TÜSİAD Başkanı Turan: Sanayisiz büyüme düşünülemez
TÜSİAD Başkanı Orhan Turan ve TÜSİAD YİK Başkanı Ömer Aras, Yüksek İstişare Konseyi (YİK) toplantısında konuştu. Başkan Turan, sanayisiz büyümenin düşünülemeyeceğini söyledi.


Türk Sanayicileri ve İş İnsanları Derneği (TÜSİAD) Yüksek İstişare Konseyi (YİK) toplandı. TÜSİAD Başkanı Orhan Turan ve TÜSİAD YİK Başkanı Ömer Aras, açılış konuşmalarını yaptı. Turan, Türkiye'deki sanayisiz büyüme sorununa dikkat çekerken Aras ise Türkiye ekonomisinde asıl sorunun enflasyon olduğuna ve faizlerin enflasyondaki düşüşün ardından gerileyeceğine işaret etti.
Türkiye'de bir süredir büyümeyi sanayinin dışındaki faaliyetlerin sürüklediğini belirten Orhan Turan, şöyle devam etti:
“Türkiye’de 2025 yılının ilk çeyreği için açıklanmış olan büyüme verilerine baktığımızda ekonomideki yavaşlamanın teyit edildiğini görüyoruz. GSYH’da yıllık bazda yüzde 2’lik büyümeye karşılık, imalat sanayi yüzde 2,4 küçüldü. Sanayideki performans zayıflığı sadece bu son çeyreğin meselesi değil.
‘BİR SÜREDİR SANAYİ DIŞI FAALİYETLER SÜRÜKLÜYOR’
“Bir süredir büyümeyi sanayi üretimi dışındaki faaliyetler sürüklüyor. 2022’den bu yana GSYH yüzde 4,5 büyürken, sanayi yüzde 1,1 tarım ise yüzde 1 büyüyor.

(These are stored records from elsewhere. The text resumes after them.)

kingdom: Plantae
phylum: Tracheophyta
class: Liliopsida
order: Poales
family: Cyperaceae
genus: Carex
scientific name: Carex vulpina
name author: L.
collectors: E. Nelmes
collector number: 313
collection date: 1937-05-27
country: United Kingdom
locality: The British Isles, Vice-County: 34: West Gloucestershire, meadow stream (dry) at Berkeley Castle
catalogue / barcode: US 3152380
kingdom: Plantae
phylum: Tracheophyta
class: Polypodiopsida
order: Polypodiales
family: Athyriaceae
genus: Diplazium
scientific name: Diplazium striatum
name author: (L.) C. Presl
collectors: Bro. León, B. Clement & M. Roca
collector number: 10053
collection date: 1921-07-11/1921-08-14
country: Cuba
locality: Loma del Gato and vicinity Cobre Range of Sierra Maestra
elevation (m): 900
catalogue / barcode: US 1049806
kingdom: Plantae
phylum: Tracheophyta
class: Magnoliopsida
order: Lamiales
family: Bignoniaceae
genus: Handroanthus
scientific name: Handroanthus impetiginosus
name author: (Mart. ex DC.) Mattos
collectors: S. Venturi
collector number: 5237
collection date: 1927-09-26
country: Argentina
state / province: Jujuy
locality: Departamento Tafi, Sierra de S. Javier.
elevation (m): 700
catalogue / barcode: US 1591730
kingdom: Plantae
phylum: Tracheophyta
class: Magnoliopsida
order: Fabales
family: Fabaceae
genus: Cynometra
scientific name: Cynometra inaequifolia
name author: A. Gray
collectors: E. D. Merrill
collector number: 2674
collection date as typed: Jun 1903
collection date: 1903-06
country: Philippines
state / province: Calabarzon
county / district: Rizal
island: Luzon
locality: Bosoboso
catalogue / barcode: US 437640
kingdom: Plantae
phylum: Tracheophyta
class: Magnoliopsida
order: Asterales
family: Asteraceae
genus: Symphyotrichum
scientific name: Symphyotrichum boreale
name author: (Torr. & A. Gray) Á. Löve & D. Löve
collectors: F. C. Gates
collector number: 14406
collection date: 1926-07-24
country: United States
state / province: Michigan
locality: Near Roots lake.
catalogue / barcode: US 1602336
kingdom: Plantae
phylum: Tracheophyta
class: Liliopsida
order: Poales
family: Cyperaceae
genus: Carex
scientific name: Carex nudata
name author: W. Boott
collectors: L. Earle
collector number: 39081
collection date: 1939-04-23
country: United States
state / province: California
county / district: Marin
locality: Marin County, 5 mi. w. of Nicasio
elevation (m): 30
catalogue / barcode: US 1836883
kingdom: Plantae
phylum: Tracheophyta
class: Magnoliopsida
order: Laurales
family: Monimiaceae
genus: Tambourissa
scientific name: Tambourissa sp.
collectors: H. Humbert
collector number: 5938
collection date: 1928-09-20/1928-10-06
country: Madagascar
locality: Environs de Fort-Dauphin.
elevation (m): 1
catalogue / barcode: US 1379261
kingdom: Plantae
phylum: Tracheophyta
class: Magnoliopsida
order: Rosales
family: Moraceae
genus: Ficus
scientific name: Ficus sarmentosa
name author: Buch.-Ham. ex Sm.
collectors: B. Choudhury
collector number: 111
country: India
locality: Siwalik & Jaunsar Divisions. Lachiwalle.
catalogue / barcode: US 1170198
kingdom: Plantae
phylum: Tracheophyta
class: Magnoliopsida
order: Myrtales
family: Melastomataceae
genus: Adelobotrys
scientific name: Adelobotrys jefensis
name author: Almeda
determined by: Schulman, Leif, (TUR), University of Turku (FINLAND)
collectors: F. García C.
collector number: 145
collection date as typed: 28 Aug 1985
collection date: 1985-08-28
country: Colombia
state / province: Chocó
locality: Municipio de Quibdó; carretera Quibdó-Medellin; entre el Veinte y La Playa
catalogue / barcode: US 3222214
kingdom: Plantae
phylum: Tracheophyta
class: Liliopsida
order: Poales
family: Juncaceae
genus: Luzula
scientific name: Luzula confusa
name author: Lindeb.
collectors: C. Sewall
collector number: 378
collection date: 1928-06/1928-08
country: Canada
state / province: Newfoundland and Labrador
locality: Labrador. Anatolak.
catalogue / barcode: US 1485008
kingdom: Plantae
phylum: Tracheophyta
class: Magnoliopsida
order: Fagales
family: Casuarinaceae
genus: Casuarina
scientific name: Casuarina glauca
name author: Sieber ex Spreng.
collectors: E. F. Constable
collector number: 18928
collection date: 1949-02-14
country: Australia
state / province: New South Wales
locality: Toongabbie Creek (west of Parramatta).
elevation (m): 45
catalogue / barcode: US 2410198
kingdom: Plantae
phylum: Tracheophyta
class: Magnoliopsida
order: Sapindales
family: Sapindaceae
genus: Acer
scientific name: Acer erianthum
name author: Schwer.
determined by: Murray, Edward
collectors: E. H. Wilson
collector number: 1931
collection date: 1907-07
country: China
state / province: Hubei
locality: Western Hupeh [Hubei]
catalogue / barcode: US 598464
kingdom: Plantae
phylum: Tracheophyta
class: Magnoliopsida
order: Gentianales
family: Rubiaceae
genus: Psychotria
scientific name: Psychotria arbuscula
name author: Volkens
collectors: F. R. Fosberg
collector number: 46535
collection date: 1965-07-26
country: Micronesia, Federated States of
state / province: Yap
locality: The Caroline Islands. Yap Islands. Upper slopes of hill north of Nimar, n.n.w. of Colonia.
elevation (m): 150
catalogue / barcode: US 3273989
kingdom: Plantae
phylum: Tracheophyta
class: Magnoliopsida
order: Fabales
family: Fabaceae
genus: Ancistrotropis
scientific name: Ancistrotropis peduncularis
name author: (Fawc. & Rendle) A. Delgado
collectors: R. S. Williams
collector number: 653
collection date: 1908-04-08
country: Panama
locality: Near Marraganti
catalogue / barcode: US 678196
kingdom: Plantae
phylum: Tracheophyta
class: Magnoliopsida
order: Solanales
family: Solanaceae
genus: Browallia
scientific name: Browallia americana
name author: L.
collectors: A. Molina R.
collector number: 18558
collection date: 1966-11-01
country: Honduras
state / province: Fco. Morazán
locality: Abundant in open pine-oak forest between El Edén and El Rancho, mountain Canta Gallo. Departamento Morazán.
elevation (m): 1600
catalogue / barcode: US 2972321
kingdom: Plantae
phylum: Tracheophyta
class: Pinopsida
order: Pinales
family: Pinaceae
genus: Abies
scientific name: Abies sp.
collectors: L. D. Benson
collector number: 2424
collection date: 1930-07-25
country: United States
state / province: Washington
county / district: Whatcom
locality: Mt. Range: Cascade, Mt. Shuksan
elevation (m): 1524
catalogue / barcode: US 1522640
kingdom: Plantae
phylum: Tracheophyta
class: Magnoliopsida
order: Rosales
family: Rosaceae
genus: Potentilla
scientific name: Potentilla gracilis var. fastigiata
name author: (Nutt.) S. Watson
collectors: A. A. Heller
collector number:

Hiç şüphesiz Türkiye gibi büyük bir ekonomi için, sanayisiz bir büyüme modeli elbette düşünülemez.”
Türkiye'nin enflasyonda 2024 sonunda dünyada 7. sırada olduğunu anımsatan Aras, şu ifadeleri kullandı:
"Mayıs 2025 ayı itibariyle enflasyon TÜİK verisine göre yüzde 35,4. Savaşan Ukrayna'da enflasyon yüzde 15, Rusya'da yüzde 10 civarında. Fiyat istikrarı ekonomimizin en önemli sorunu, bunu mutlaka çözmeliyiz. Enflasyonla özel sektör ve kamu olarak birlikte mücadele etmek zorundayız.
“2023 yılının ortasından beri enflasyonda yumuşak inişi tercih eden, zamana yayılmış, para politikası ağırlıklı bir ekonomik program uyguluyoruz. Reel faizle kuru kontrol eden, makro ihtiyati tedbir denilen, ağırlıklı olarak kredi büyümelerini kontrol altında tutarak talebi frenleyen bu yaklaşım enflasyonda bir düşüş trendi yakaladı.
‘ZARARIN NEDENİ YÜKSEK FAİZ DEĞİL ENFLASYON’
“Son dönemde yaşanan dövizdeki dalgalanmaya Merkez Bankası döviz satarak karşılık verdi. Ayrıca faiz yükselterek döviz rezervlerindeki ciddi erimeyi durdurdu, hatta artışa geçirdi. Yükselen reel faiz ekonomik büyümeyi olumsuz etkilerken, enflasyonu düşürme yönünde olumlu katkı verebilir. Düşen enflasyonla birlikte faizler de düşecektir. Bu sürecin uzamasının sanayici açısından önemli bir yük oluşturduğu açıktır. Bununla birlikte buradan tek çıkış yolunun kalıcı düşük enflasyon olduğunun tekrar altını çizmek isterim.”
Sanayideki kârsızlık sorunun da yüksek faiz değil enflasyondan kaynaklandığının mesajını veren Aras, şunları dile getirdi:
“İSO'nun 2024 yılına ait ilk 500 listesi yakın tarihte açıklandı. Listeye baktığımızda 152 şirketin zarar açıkladığını görüyoruz. Geçen yıl, bu sayı 96 idi. Zarar eden şirket sayısındaki artışın nedeni nedir dersek iş çevrelerinde ilk akla gelen, yüksek finansman maliyeti olacaktır. Oysa temel neden yüksek enflasyonla artan girdi maliyetleridir. Yüksek finansman maliyetinin nedeni de yüksek enflasyondur.”